On the Continent of Europe, of course, such organizations as the Pentz Society are strictly supervised by the police, and so their successful operation as private sporting clubs is unimaginable. They are permitted to present their views to the proper authorities, and even to gather evidence, but they never attain to the power revealed by the Pentz Society’s alliance with the local police board and by its astounding plots against police captains unfriendly to it. But in place of such sinister leagues of specialists in snouting, there are, in most of the Continental countries, separate establishments of so-called “morals” police. These “morals” police, as might be expected, are always under suspicion, and often with good cause. Says Dr. Flexner:

The women and the bordell-owners, where bordells exist, prosecute their business on the sufferance of this body.
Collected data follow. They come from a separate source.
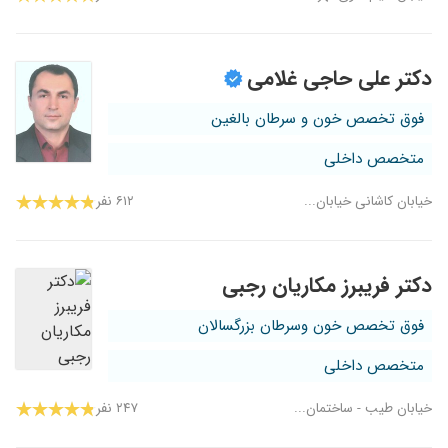
دکتر علی حاجی غلامی
فوق تخصص خون و سرطان بالغین
متخصص داخلی
خیابان کاشانی خیابان...
۶۱۲ نفر
دکتر فریبرز مکاریان رجبی
فوق تخصص خون وسرطان بزرگسالان
متخصص داخلی
خیابان طیب - ساختمان...
۲۴۷ نفر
I have pointed out how this situation may lean to corruption of the rank and file. It is openly and responsibly charged that it has led even the higher authorities in some places--notably Paris--to employ their irresponsible power for political and other purposes. It is alleged that prostitutes and bordell-keepers have been utilized for blackmail and espionage. * * * Only a few months ago the city of Maintz was profoundly agitated by the charge that the matron attached to the morals bureau had been utilized illegally by her superiors in this direction.
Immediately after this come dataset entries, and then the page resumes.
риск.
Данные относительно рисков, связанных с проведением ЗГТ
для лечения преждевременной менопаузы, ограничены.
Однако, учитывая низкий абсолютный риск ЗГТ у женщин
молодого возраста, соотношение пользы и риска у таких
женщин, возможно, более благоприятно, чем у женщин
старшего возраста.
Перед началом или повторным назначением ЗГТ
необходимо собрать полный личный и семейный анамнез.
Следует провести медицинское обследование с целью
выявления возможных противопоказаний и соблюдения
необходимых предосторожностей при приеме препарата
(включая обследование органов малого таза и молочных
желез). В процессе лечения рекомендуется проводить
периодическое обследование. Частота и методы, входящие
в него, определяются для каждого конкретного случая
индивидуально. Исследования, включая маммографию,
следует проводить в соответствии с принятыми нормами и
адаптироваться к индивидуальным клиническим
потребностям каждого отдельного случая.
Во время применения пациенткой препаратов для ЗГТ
In view of all this, Dr. Flexner is opposed to the creation of any such police force, whether male or female--the dearest dream of all the American vice crusaders, and especially of the suffragettes. He believes that the police should stop short at the commercial exploitation of vice and violations of public decency. These things they can handle. They can close up all the undisguised brothels, they can break up trading in women, they can jail cadets as vagrants and they can prevent open solicitation on the strects. But further than that they cannot go without involving themselves in hopeless difficulties and temptations. As Dr. Flexner says:

In so far as prostitution is the outcome of ignorance, laws and police are powerless; only knowledge will aid. In so far as prostitution is the outcome of mental or moral defect, laws and police are powerless; only the intelligent guardianship of the State will avail. In so far as prostitution is the outcome of natural impulses denied a legitimate expression, only a rationalized social life will really forestall it. In so far as prostitution is due to alcohol, to illegitimacy, to broken homes, to bad homes, to low wages, to wretched industrial conditions--to any or all of the particular phenomena respecting whIih the modern conscience is becoming sensitive--only a transformation wrought by education, religion, science, sanitation, enlightenment and far-reaching statesmanship can effect a cure.

No; the report of Dr. Flexner gives but cold comfort to the Bonapartes, the Kenneth G. Murrays and the rest of the Boy Snouts. It strikes at their plan of action where it is tenderest--and that is where it is a mere excuse for prowling, for denouncing and for stirring up & stimulating pother.

Boil your drinking water! Vote for the mothers’ pension bill! Dear old Beethoven!–Adv.